Он подлой измены не простит… Нет, не простит!
Но после разговора со своим вестовым Вершинин все-таки стал несколько покойнее.
Матвеев заметил это и спросил:
— Так сейчас прикажете вольную одежду подавать, вашескобродие!
— Пожалуй, подай… К консулу надо зайти.
— То-то у концыря время и проведете. А то все одни да одни, вашескобродие!
— Да скажи на вахте, чтобы вельбот приготовили!
— Есть, вашескобродие! — отвечал Матвеев, весь подтягиваясь и принимая тот вид исполнительного вестового, который он считал для себя обязательным, когда дело касалось его, так сказать, официальных обязанностей.

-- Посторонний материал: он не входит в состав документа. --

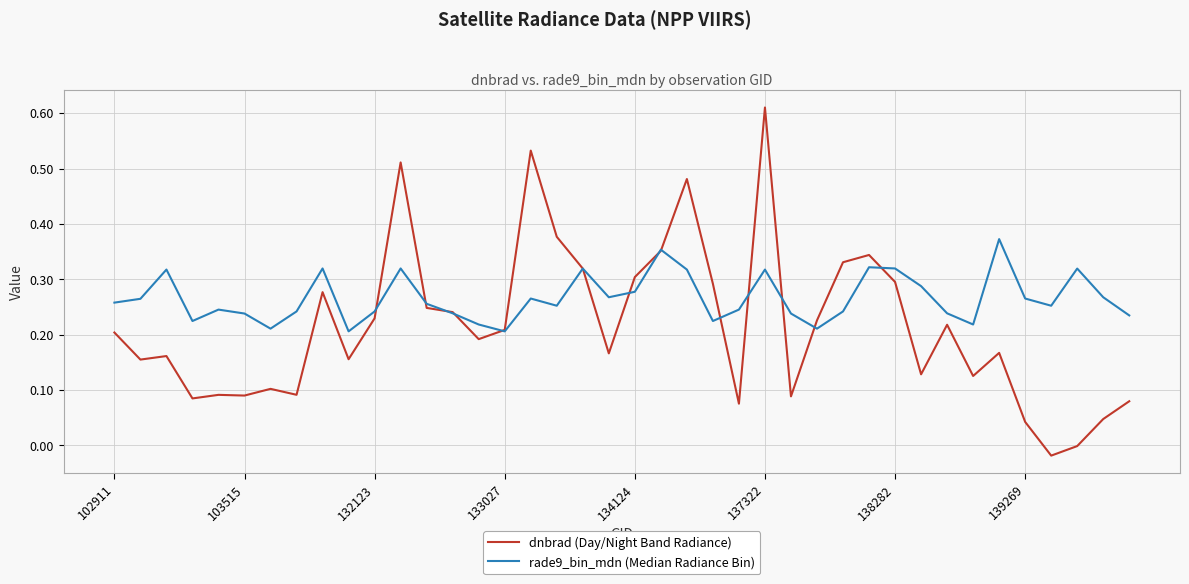

List the series in order of their peak value, highest first.

dnbrad (Day/Night Band Radiance), rade9_bin_mdn (Median Radiance Bin)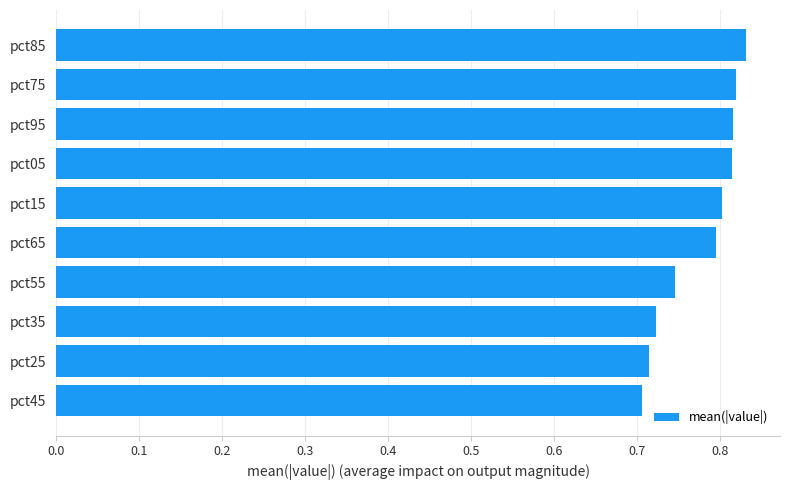

How many values are between 0 and 1?

10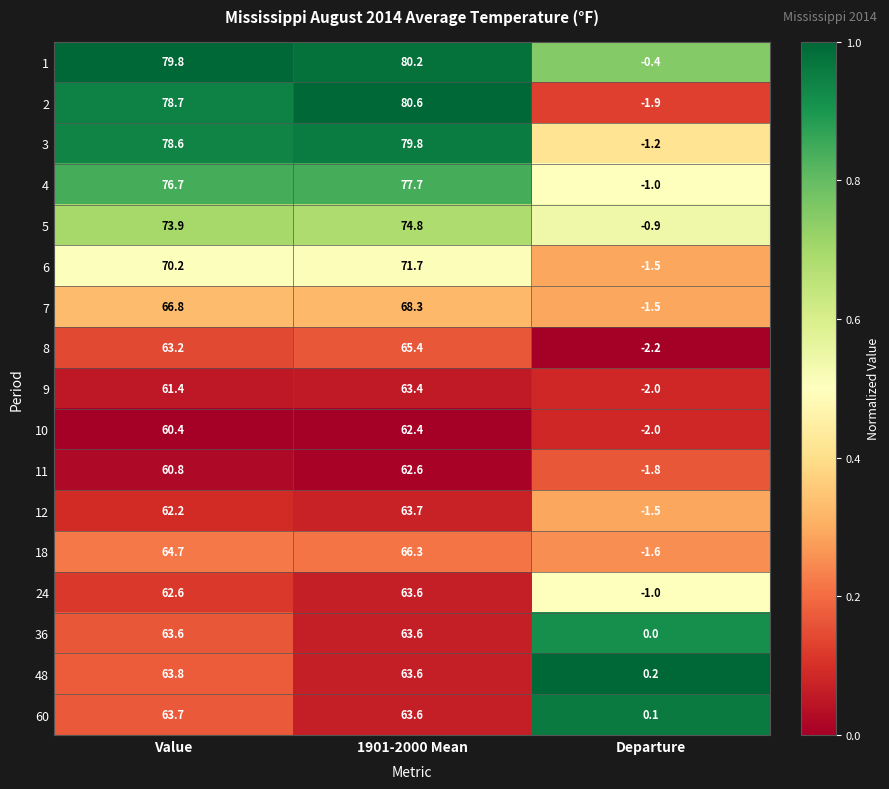

What is the greatest value displayed?

80.6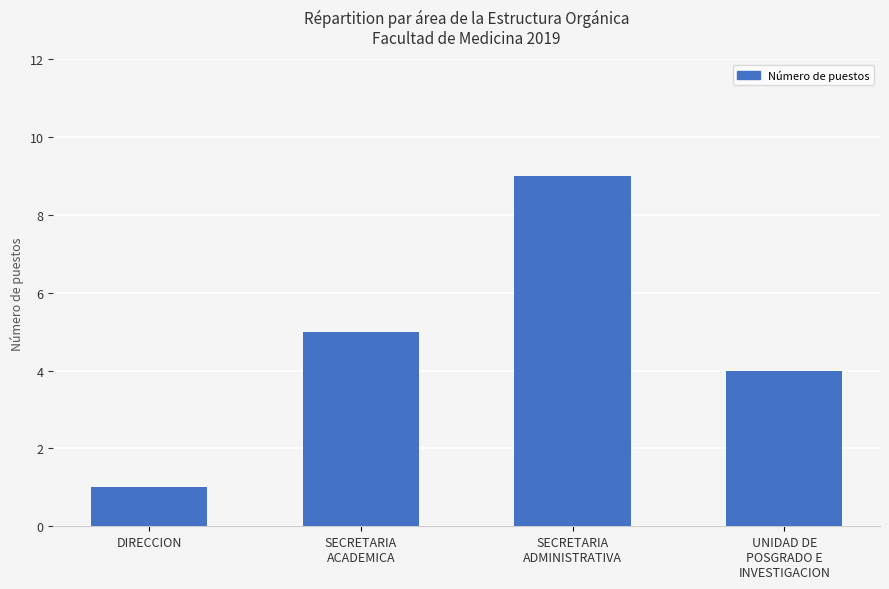

How many bars are there in total?

4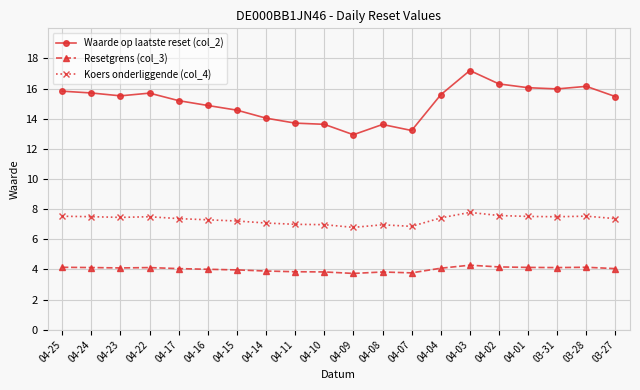

At which category is the sum across all series the highest?

04-03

Он хотел, было, уходить, как Сергей Николаевич остановился и сказал:
— А знаешь ли, что я тебе скажу, Матвеев?
— Не могу знать, вашескобродие.
— Славный ты человек… Вот что я скажу тебе, Матвеев! — сердечно промолвил Вершинин… — Ну, а теперь подай платье да скажи насчет вельбота!
— Есть, вашескобродие! — отвечал вестовой, и в его голосе звучала веселая нотка.